Со стереоплаката напротив сверкал зубами, бицепсами и дельтами старик Шварц в бытность мистером Олимпия. Соседний плакат внятно, с цифрами и движущимися картинками, расписывал несколько стандартных силовых комплексов. Предназначался он главным образом для этих шкетов-халявщиков из «Миссури». Солидным клиентам Евгений сам разрабатывал индивидуальные планы тренировок. Солидных в клубе числилось много, что подтверждало его высокий престиж; но если учесть их постоянные капризы и проблемы со здоровьем — лучше б их, блин, вообще не было.
Сегодня ему ничего не хотелось. В том числе и сидеть на скамье, бессмысленно пялясь на Арнольда; только поэтому удалось заставить себя подняться и двинуться в обход по залу.
Он еще издали заметил сплющенную картонную коробочку, заткнутую за брус шведской стенки: вот гады! Конечно, кому не влом пройти в конец зала и выбросить упаковку из-под своих стероидов в контейнер. В пору нанимать специального человека для… а не пошли б они все?..

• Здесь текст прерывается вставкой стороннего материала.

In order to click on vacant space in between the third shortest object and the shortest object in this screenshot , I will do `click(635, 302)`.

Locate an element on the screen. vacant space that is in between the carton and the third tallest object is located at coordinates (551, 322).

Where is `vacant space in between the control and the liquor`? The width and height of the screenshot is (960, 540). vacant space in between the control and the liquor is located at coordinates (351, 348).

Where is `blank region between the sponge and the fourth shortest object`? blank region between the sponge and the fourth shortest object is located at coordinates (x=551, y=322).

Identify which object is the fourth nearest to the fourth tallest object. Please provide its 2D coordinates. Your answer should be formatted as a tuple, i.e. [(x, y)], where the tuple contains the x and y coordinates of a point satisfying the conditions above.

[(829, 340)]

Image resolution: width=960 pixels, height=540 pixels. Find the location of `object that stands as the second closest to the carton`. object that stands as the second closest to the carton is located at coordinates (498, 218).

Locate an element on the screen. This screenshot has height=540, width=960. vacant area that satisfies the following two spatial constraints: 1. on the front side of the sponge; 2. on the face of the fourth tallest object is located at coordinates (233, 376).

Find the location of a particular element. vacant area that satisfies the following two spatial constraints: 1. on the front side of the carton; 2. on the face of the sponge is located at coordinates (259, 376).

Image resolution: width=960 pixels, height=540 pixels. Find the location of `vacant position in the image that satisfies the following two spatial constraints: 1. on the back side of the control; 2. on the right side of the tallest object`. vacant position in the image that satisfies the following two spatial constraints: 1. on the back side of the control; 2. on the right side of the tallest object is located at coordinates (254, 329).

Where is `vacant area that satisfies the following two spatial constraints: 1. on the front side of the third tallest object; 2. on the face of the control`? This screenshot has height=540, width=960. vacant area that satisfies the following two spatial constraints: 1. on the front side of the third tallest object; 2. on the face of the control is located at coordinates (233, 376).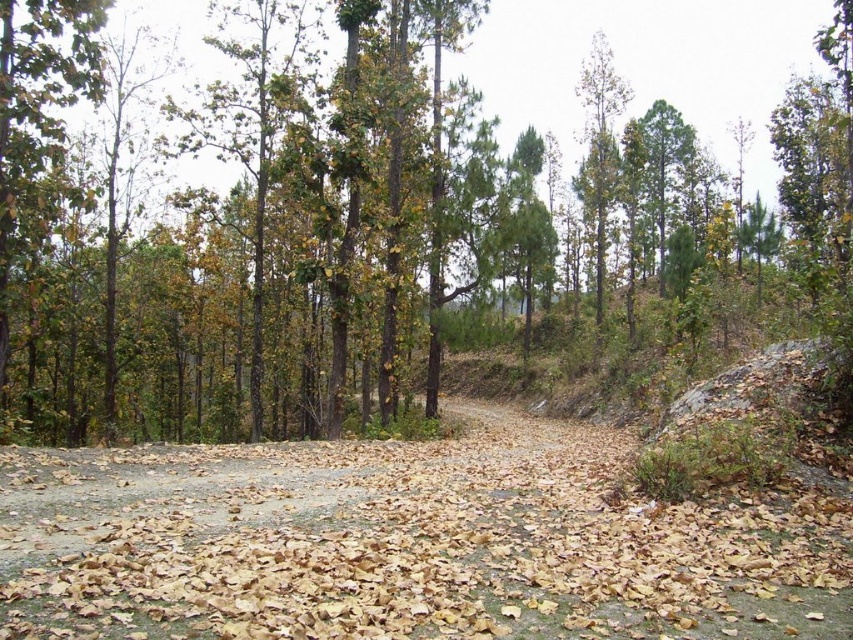
Can you confirm if brown matte tree at center is thinner than brown dirt track at center?

No.

In the scene shown: Who is shorter, brown matte tree at center or brown dirt track at center?

With less height is brown dirt track at center.

Does point (463, 4) come farther from viewer compared to point (273, 548)?

Yes.

The width and height of the screenshot is (853, 640). What are the coordinates of `brown matte tree at center` in the screenshot? It's located at tap(306, 221).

Проходя мимо огромного зеркала, Евгений притормозил и, развернувшись вполоборота, напряг мышечный рельеф: не самолюбование, а рутинная обязанность, точно такая же вывеска фирмы, как бигборды при входе и стереоплакаты на стенах. Пацанята, разминавшиеся на брусьях, все как один повернули головы; их восторг только раздражал.
Нет, пора заканчивать с непомерными «миссуровскими» скидками. Когда Евгений открывал клуб, студентам альма-матер вообще предоставлялся бесплатный абонемент — тогда это имело резонанс и смысл. Но «Миссури» теперь совсем не тот, что когда-то. Все они учатся за деньги богатеньких родителей, которые вполне способны оплатить своим отпрыскам и любой тренажерный зал.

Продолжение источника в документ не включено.